"The most unnerving thing about rich guys who only hang out with other rich guys is that they often really honestly cannot imagine that their first instinct about something might be wrong." (Science communicator / entrepreneur / podcaster / everything Hank Green)
I’ve mentioned the American Sign Language class I took in my small church’s basement one summer during college. The teacher was Robin, the church’s gentle ASL interpreter; the class was a motley group of teenagers, college students, and middle-aged adults. By the second week, all of us young people noticed an alarming trend among our parents and the other grown-ups. In small-group practice, when someone corrected their grammar, they muttered, “well, Robin didn’t teach us that.” (Narrator: She had.) When an adult answered a question confidently but wrongly in the large group and was gently redirected, they got pink-faced and round-shouldered. After class, they complained bitterly about the teaching—which, to my mind, was clear and well-paced. All of us full-time students, pretty accustomed to making dumb mistakes in front of classmates and teachers, were like
OK. Now, as a middle-aged woman (!!!), I have more understanding and compassion: my neurons don’t fire as fast as they once did, and to try to pick up a new language in the presence of perky, quick-thinking teenagers would make me…very irritable. But at the time, I was just worried. These adults were all capable and smart, leaders in their homes and workplaces. Why were they so brittle as learners?!
Humility made actionable
Last week I wrote about unboxing and consenting to use our superpowers, even if their origins are sticky, even though they’re potentially destructive, because we need all hands on deck.
This week: a swing in the opposite direction; a corrective; a “yes, and/but.”
I recently told a new friend, an experienced anthropologist and Christian missiologist, about my dream for (majority white, majority ex-evangelical) women to get off the bench and confidently “use our dubious superpowers” in the struggle for justice. He, diplomatically but firmly, responded that white do-gooders aren’t usually, um, in danger of not enough confidence in social-justice endeavors—that, in his experience, one of the most important reminders for us is (not his words) “shut up, stop trying to be the boss, learn, and help.”
Right. Yes. Of course.
The “superpowers principle” is my attempt to redeem some dicey mental habits. It’s not a blank check to charge into the social justice struggle and unleash my precious LEADERSHIP and ORGANIZATION and MORAL CLARITY with wild abandon and an assumption of good intentions.
The thing is, reminding myself/us to “be humble” in our social-justice endeavors…just doesn’t feel actionable. It’s squishy. Of course I know I shouldn’t sally into a room and take over, even if I am—and of course I say this with Christlike humility!—the most adorably organized person there. (Y’all know that feeling; tell me you know that feeling. The adults in my ASL class knew that feeling!) And since Table living requires following the leadership of people who’ve traditionally been marginalized, I truly am trying to listen, to learn, to be a worker bee instead of expecting to be crowned the queen.

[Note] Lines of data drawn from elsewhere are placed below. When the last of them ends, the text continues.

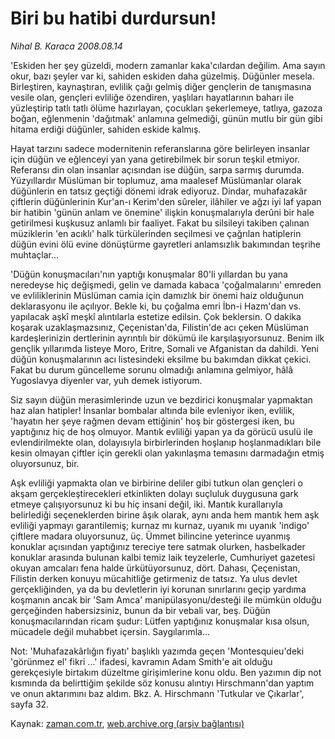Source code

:# Biri bu hatibi  durdursun!

*Nihal B. Karaca 2008.08.14*

<tr><td class="metin" colspan="2" style="padding-top: 20px; padding-left: 5px; padding-right: 10px;">'Eskiden her şey güzeldi, modern zamanlar kaka'cılardan değilim. Ama sayın okur, bazı şeyler var ki, sahiden eskiden daha güzelmiş. Düğünler mesela. Birleştiren, kaynaştıran, evlilik çağı gelmiş diğer gençlerin de tanışmasına vesile olan, gençleri evliliğe özendiren, yaşlıları hayatlarının baharı ile yüzleştirip tatlı tatlı ölüme hazırlayan, çocukları şekerlemeye, tatlıya, gazoza boğan, eğlenmenin 'dağıtmak' anlamına gelmediği, günün mutlu bir gün gibi hitama erdiği düğünler, sahiden eskide kalmış.</td></tr><tr><td class="metin" colspan="2" style="padding-top: 20px; padding-left: 5px; padding-right: 10px;"><p>Hayat tarzını sadece modernitenin referanslarına göre belirleyen insanlar için düğün ve eğlenceyi yan yana getirebilmek bir sorun teşkil etmiyor. Referansı din olan insanlar açısından ise düğün, sarpa sarmış durumda. Yüzyıllardır Müslüman bir toplumuz, ama maalesef Müslümanlar olarak düğünlerin en tatsız geçtiği dönemi idrak ediyoruz. Dindar, muhafazakâr çiftlerin düğünlerinin Kur'an-ı Kerim'den sûreler, ilâhiler ve ağzı iyi laf yapan bir hatibin 'günün anlam ve önemine' ilişkin konuşmalarıyla derûni bir hale getirilmesi kuşkusuz anlamlı bir faaliyet. Fakat bu silsileyi takiben çalınan müziklerin 'en acıklı' halk türkülerinden seçilmesi ve çağrılan hatiplerin düğün evini ölü evine dönüştürme gayretleri anlamsızlık bakımından teşrihe muhtaçlar... 
<p>'Düğün konuşmacıları'nın yaptığı konuşmalar 80'li yıllardan bu yana neredeyse hiç değişmedi, gelin ve damada kabaca 'çoğalmalarını' emreden ve evliliklerinin Müslüman camia için damızlık bir önemi haiz olduğunun deklarasyonu ile açılıyor. Bekle ki, bu çoğalma emri İbn-i Hazm'dan vs. yapılacak aşkî meşkî alıntılarla estetize edilsin. Çok beklersin. O dakika koşarak uzaklaşmazsınız, Çeçenistan'da, Filistin'de acı çeken Müslüman kardeşlerinizin dertlerinin ayrıntılı bir dökümü ile karşılaşıyorsunuz. Benim ilk gençlik yıllarımda listeye Moro, Eritre, Somali ve Afganistan da dahildi. Yeni düğün konuşmalarının acı listesindeki eksilme bu bakımdan dikkat çekici. Fakat bu durum güncelleme sorunu olmadığı anlamına gelmiyor, hâlâ Yugoslavya diyenler var, yuh demek istiyorum.
<p>Siz sayın düğün merasimlerinde uzun ve bezdirici konuşmalar yapmaktan haz alan hatipler! İnsanlar bombalar altında bile evleniyor iken, evlilik, 'hayatın her şeye rağmen devam ettiğinin' hoş bir göstergesi iken, bu yaptığınız hiç de hoş olmuyor. Mantık evliliği yapan ya da görücü usulü ile evlendirilmekte olan, dolayısıyla birbirlerinden hoşlanıp hoşlanmadıkları bile kesin olmayan çiftler için gerekli olan yakınlaşma temasını darmadağın etmiş oluyorsunuz, bir. 
<p>Aşk evliliği yapmakta olan ve birbirine deliler gibi tutkun olan gençleri o akşam gerçekleştirecekleri etkinlikten dolayı suçluluk duygusuna gark etmeye çalışıyorsunuz ki bu hiç insani değil, iki. Mantık kurallarıyla belirlediği seçeneklerden birine âşık olarak, aynı anda hem mantık hem aşk evliliği yapmayı garantilemiş; kurnaz mı kurnaz, uyanık mı uyanık 'indigo' çiftlere madara oluyorsunuz, üç. Ümmet bilincine yeterince uyanmış konuklar açısından yaptığınız tereciye tere satmak olurken, hasbelkader konuklar arasında bulunan kalbi temiz laik teyzelerle, Cumhuriyet gazetesi okuyan amcaları fena halde ürkütüyorsunuz, dört. Dahası, Çeçenistan, Filistin derken konuyu mücahitliğe getirmeniz de tatsız. Ya ulus devlet gerçekliğinden, ya da bu devletlerin iyi korunan sınırlarını geçip yardıma koşmanın ancak bir 'Sam Amca' manipülasyonu/desteği ile mümkün olduğu gerçeğinden habersizsiniz, bunun da bir vebali var, beş. Düğün konuşmacılarından ricam şudur: Lütfen yaptığınız konuşmalar kısa olsun, mücadele değil muhabbet içersin. Saygılarımla... 
<p>Not: 'Muhafazakârlığın fiyatı' başlıklı yazımda geçen 'Montesquieu'deki 'görünmez el' fikri ...' ifadesi, kavramın Adam Smith'e ait olduğu gerekçesiyle birtakım düzeltme girişimlerine konu oldu. Ben yazımın dip not kısmında da belirttiğim şekilde söz konusu alıntıyı Hirschmann'dan yaptım ve onun aktarımını baz aldım. Bkz. A. Hirschmann 'Tutkular ve Çıkarlar', sayfa 32.<br/></p></p></p></p></p></td></tr>

Kaynak: [zaman.com.tr](http://zaman.com.tr/yazar.do?yazino=725681), [web.archive.org (arşiv bağlantısı)](http://web.archive.org/web/20080912195247/http://www.zaman.com.tr:80/yazar.do?yazino=725681)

So, instead of “be humble,” the principle I see as a great balance for use those superpowers is: consent to learn in public. As I’ve mentioned before, I learned this phrase from the Native scholar Adrienne Keene.

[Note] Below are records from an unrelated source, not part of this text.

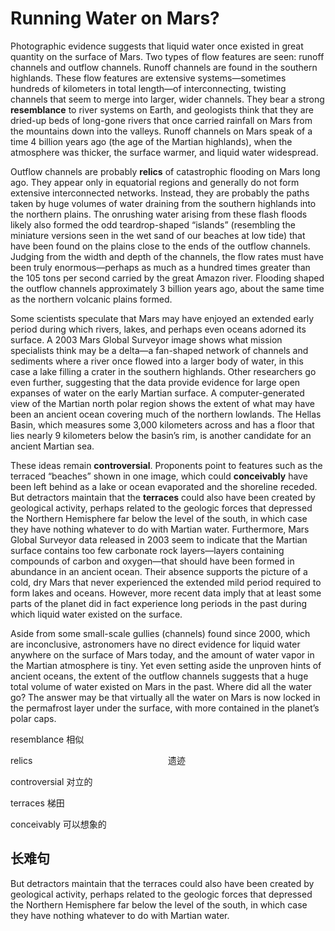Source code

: # Running Water on Mars?

Photographic evidence suggests that liquid water once existed in great quantity on the surface of Mars. Two types of flow features are seen: runoff channels and outflow channels. Runoff channels are found in the southern highlands. These flow features are extensive systems—sometimes hundreds of kilometers in total length—of interconnecting, twisting channels that seem to merge into larger, wider channels. They bear a strong **resemblance** to river systems on Earth, and geologists think that they are dried-up beds of long-gone rivers that once carried rainfall on Mars from the mountains down into the valleys. Runoff channels on Mars speak of a time 4 billion years ago (the age of the Martian highlands), when the atmosphere was thicker, the surface warmer, and liquid water widespread.

Outflow channels are probably **relics** of catastrophic flooding on Mars long ago. They appear only in equatorial regions and generally do not form extensive interconnected networks. Instead, they are probably the paths taken by huge volumes of water draining from the southern highlands into the northern plains. The onrushing water arising from these flash floods likely also formed the odd teardrop-shaped “islands” (resembling the miniature versions seen in the wet sand of our beaches at low tide)  that have been found on the plains close to the ends of the outflow channels. Judging from the width and depth of the channels, the flow rates must have been truly enormous—perhaps as much as a hundred times greater than the 105 tons per second carried by the great Amazon river. Flooding shaped the outflow channels approximately 3 billion years ago, about the same time as the northern volcanic plains formed.

Some scientists speculate that Mars may have enjoyed an extended early period during which rivers, lakes, and perhaps even oceans adorned its surface. A 2003 Mars Global Surveyor image shows what mission specialists think may be a delta—a fan-shaped network of channels and sediments where a river once flowed into a larger body of water, in this case a lake filling a crater in the southern highlands. Other researchers go even further, suggesting that the data provide evidence for large open expanses of water on the early Martian surface. A computer-generated view of the Martian north polar region shows the extent of what may have been an ancient ocean covering much of the northern lowlands. The Hellas Basin, which measures some 3,000 kilometers across and has a floor that lies nearly 9 kilometers below the basin’s rim, is another candidate for an ancient Martian sea.

These ideas remain **controversial**. Proponents point to features such as the terraced “beaches” shown in one image, which could **conceivably** have been left behind as a lake or ocean evaporated and the shoreline receded. But detractors maintain that the **terraces** could also have been created by geological activity, perhaps related to the geologic forces that depressed the Northern Hemisphere far below the level of the south, in which case they have nothing whatever to do with Martian water. Furthermore, Mars Global Surveyor data released in 2003 seem to indicate that the Martian surface contains too few carbonate rock layers—layers containing compounds of carbon and oxygen—that should have been formed in abundance in an ancient ocean. Their absence supports the picture of a cold, dry Mars that never experienced the extended mild period required to form lakes and oceans. However, more recent data imply that at least some parts of the planet did in fact experience long periods in the past during which liquid water existed on the surface.

Aside from some small-scale gullies (channels) found since 2000, which are inconclusive, astronomers have no direct evidence for liquid water anywhere on the surface of Mars today, and the amount of water vapor in the Martian atmosphere is tiny. Yet even setting aside the unproven hints of ancient oceans, the extent of the outflow channels suggests that a huge total volume of water existed on Mars in the past. Where did all the water go? The answer may be that virtually all the water on Mars is now locked in the permafrost layer under the surface, with more contained in the planet’s polar caps.



resemblance                                       相似

relics                                                       遗迹

controversial                                       对立的

terraces                                                  梯田

conceivably                                            可以想象的







## 长难句

But detractors maintain that the terraces could also have been created by geological activity, perhaps related to the geologic forces that depressed the Northern Hemisphere far below the level of the south, in which case they have nothing whatever to do with Martian water.
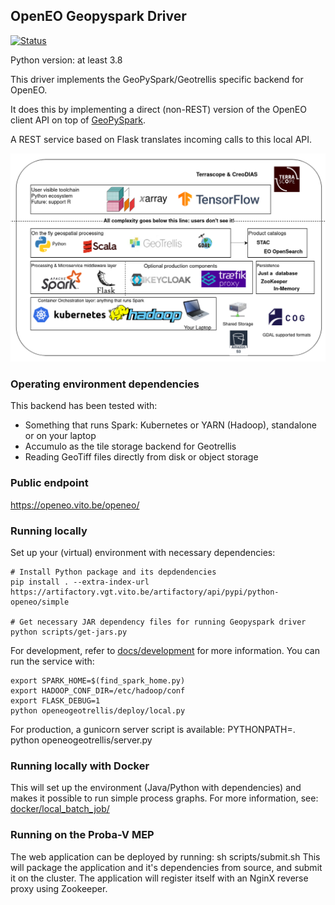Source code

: ## OpenEO Geopyspark Driver

[![Status](https://img.shields.io/badge/Status-proof--of--concept-yellow.svg)]()

Python version: at least 3.8

This driver implements the GeoPySpark/Geotrellis specific backend for OpenEO.

It does this by implementing a direct (non-REST) version of the OpenEO client API on top
of [GeoPySpark](https://github.com/locationtech-labs/geopyspark/).

A REST service based on Flask translates incoming calls to this local API.

![Technology stack](openeo-geotrellis-techstack.png?raw=true "Technology stack")

### Operating environment dependencies
This backend has been tested with:
- Something that runs Spark: Kubernetes or YARN (Hadoop), standalone or on your laptop
- Accumulo as the tile storage backend for Geotrellis
- Reading GeoTiff files directly from disk or object storage

### Public endpoint
https://openeo.vito.be/openeo/

### Running locally

Set up your (virtual) environment with necessary dependencies:

    # Install Python package and its depdendencies
    pip install . --extra-index-url https://artifactory.vgt.vito.be/artifactory/api/pypi/python-openeo/simple

    # Get necessary JAR dependency files for running Geopyspark driver
    python scripts/get-jars.py


For development, refer to [docs/development](./docs/development.md) for more information.
You can run the service with:

    export SPARK_HOME=$(find_spark_home.py)
    export HADOOP_CONF_DIR=/etc/hadoop/conf
    export FLASK_DEBUG=1
    python openeogeotrellis/deploy/local.py


For production, a gunicorn server script is available:
PYTHONPATH=. python openeogeotrellis/server.py

### Running locally with Docker

This will set up the environment (Java/Python with dependencies) and makes it possible to run simple process graphs.
For more information, see: [docker/local_batch_job/](./docker/local_batch_job/README.md)

### Running on the Proba-V MEP
The web application can be deployed by running:
sh scripts/submit.sh
This will package the application and it's dependencies from source, and submit it on the cluster. The application will register itself with an NginX reverse proxy using Zookeeper.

As a Native person in a predominantly white grad school, Keene found herself expected but unprepared to “have perfectly formulated, well-reasoned, non-emotional responses to…misrepresentations and instances of racism.” Her blog, Native Appropriations, was a place to gather and develop her and others’ thoughts. “Consenting to learn in public,” she writes, “has meant a lot of growth, and a lot of mistakes. But I found my voice and in the process learned how to apologize the right way, how to admit I was wrong, and how to move forward without feeling like a total failure…I became braver.”
It’s what the adults in my ASL class needed. It’s what Hank Green’s “rich guys” need. It’s what I absolutely need when I’m out in the world, doing Table work (or writing about it).
It means keeping a learner’s posture; not assuming my first instincts about how to improve this!!! are right or good.
It means genuinely listening to other people before talking, and trying not to edit while they’re talking.
It means: when I say something dumb or my superpowers’ shadow sides show up and out, and someone calls me on it, refusing to quit or shut down. It means apologizing, learning how to do it better, and then practicing doing it better, just like I would as a student in a language class.
As Adrienne Keene says of consenting to learn in public: “It’s probably utopic, definitely not easy, and it hurts my feelings a lot of the time.” Yep. Red-faced and round-shouldered—but continuing to show up, committing to lifelong learning.
How about you? How does this hit you? Do you have specific memories of using your superpowers for ill in a social-justice (or other service) environment, being corrected, and Learning in Public, either gracefully or not? (I’ll start: my penchant for BULLET POINTS and DEFINING NEXT ACTIONS has definite bright sides! But I’ve needed multiple public reminders to let other people say their piece, please, before trying to whip everyone into a to-do list. On one occasion, another group member texted me: “it sounds like you just want to be in charge of this effort. Are you trying to take over?” Um, oops. Pink face. Round shoulders. Heart racing, stomach dropping. The good news is that I’m still alive to talk about it.)